Surfing is a great sport. But often are times when your local spot is too crowded in the daylight, so what do you do? Opt for the time when people are less crowded when you can have the ocean to yourself, and enjoy your favorite sport.

Have you ever wondered why when sunset approaches, almost everyone leaves the water?

Surfing at night

Here’s the reason why; sharks. Most people fear surfing after dark because sharks are known to hunt in the night. This is reason enough to scare people from surfing at night, but the shocking thing is that there are people who enjoy surfing after dark.

So does it mean that these people are insane or that the non-surfers are paranoid about sharks?

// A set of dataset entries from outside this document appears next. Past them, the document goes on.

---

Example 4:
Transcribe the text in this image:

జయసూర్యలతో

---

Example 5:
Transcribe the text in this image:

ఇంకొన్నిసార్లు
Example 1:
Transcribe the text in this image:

It is statistically known that one is likely to get struck by lightning or die from a car accident, than it is for one to encounter a predator attack. Nonetheless, the one in a million likelihood of a shark attack is enough to draw people from the water when the sun sets. The surf-kind however let nothing deter them from enjoying their favorite sport, even after the sun sets. There may be no patrol guards or life savers in the night, but the surf-lovers manage to beat the odds.

Here are 10 night surfing tips that probably the surfing vamps use to safely surf in the night, and might be helpful to you too.

Designate a surf spot

It is hard enough to get a surf spot during broad daylight, and it is even harder in the night when you cannot really see that far, or clearly. Therefore, never paddle out in the dark in an unfamiliar environment to you. Go out surfing in areas where you are closely familiar with the wave.

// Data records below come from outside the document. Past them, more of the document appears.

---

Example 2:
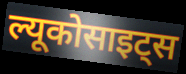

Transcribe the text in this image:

ल्यूकोसाइट्स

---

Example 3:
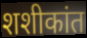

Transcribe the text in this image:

शशीकांत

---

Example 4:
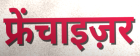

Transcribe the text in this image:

फ्रेंचाइज़र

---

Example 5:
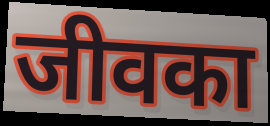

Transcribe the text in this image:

जीवका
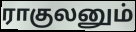
ராகுலனும்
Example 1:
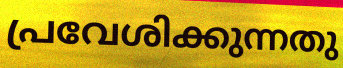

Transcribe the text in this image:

പ്രവേശിക്കുന്നതു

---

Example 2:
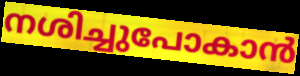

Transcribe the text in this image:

നശിച്ചുപോകാൻ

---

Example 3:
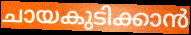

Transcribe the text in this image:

Ensure you know every wave section, jetty and rock, as well as the twist and turns in the reef. The safest options are the mellow beach-breaks and sandy points.

Due to the low light, it might be difficult to spot irregularities and spot boils, hence anticipating a wave is your best bet.

Utilize the full moon

A clear night lit by the full moon is enough to see other surfers, approaching waves and stay clear of danger. A full moon’s surf is also a rarely enchanting experience. Moreover, a full moon enhances the chances of an unexpected experience with skinny-dipping locals.

Employ other light sources

It is usually dark at night, which makes it hard to see. In the absence of well lit buildings, construction sites, piers and boardwalks, which are sufficiently bright to cast light, you can use artificial light sources such as screen LED lights, truck headlights, portable stadium lights, light bulbs and fluorescent tube, just to mention a few. These will provide you with adequate light to spot coming waves.

Surf smooth, foreseeable waves

Surfing at night will definitely extend your limits. Little light tends to make the waves appear larger and quicker. Night surfing is always a little scary and absolutely challenging compared to surfing in broad daylight. Therefore, do not surf waves that might actually kill you, just to be on the safe side.

Group surfing

Probably your reason for surfing in the dark is to escape the daytime crowd, but you cannot surf alone in the night. It is common sense to surf with a partner or your crazy group of friends, since surfing in the night is basically a dangerous pursuit. Although it may be challenging to see one another when surfing, talking to each other constantly will help prevent any collision.

Watch out for sharks

Although there is a one in a million chance of you getting eaten by a shark when surfing, it is better to be safe than sorry. Avoid shark prone areas. Other than sharks, other marine life feed at night as well, and the dim light makes it hard for hungry sea creatures to tell if you are food or not.

Also, if you get cut and start to bleed, get out of the water and stop the bleeding at once. It is well known that blood attracts sharks, so if you do not wish to become the meal, stay clear of the water if hurt.

Avoid river channels and openings

These areas are where fish and food flow out into the ocean, which makes it a shark feeding area. Also, do not surf after a downpour. This is because the water becomes murky from the rain, hence low visibility; a shark might mistake you for fish.

Don’t dress for a party

Avoid wearing shiny, bright jewelry or high contrasting colors when surfing in the night. All these may attract the shark, which you don’t want at all.

Warning signs

Warning signs usually indicate danger. They are sometimes set in the beach to warn swimmers and surfers where sharks have been spotted. Don’t ignore those signs and gamble with your life.

Know yourself

This doesn’t apply to your titles. Knowing yourself means how much good of a swimmer and surfer are you? If you are caught in a sticky situation, can you get yourself out of it? Don’t go surfing in the night if you know you’re not that good at surfing just yet, because surfing at night is more challenging than it is in the day.

Final words

One fact you should get straight is that night surfing and day surfing are completely different. There are so many challenges for surfing in the dark such as low light, which makes it hard for you to see an incoming wave. But it doesn’t mean that it is impossible; the surf vamps are at it for one. Just ensure that you make the odds favorable to you and don’t go at it alone, always have a buddy with you.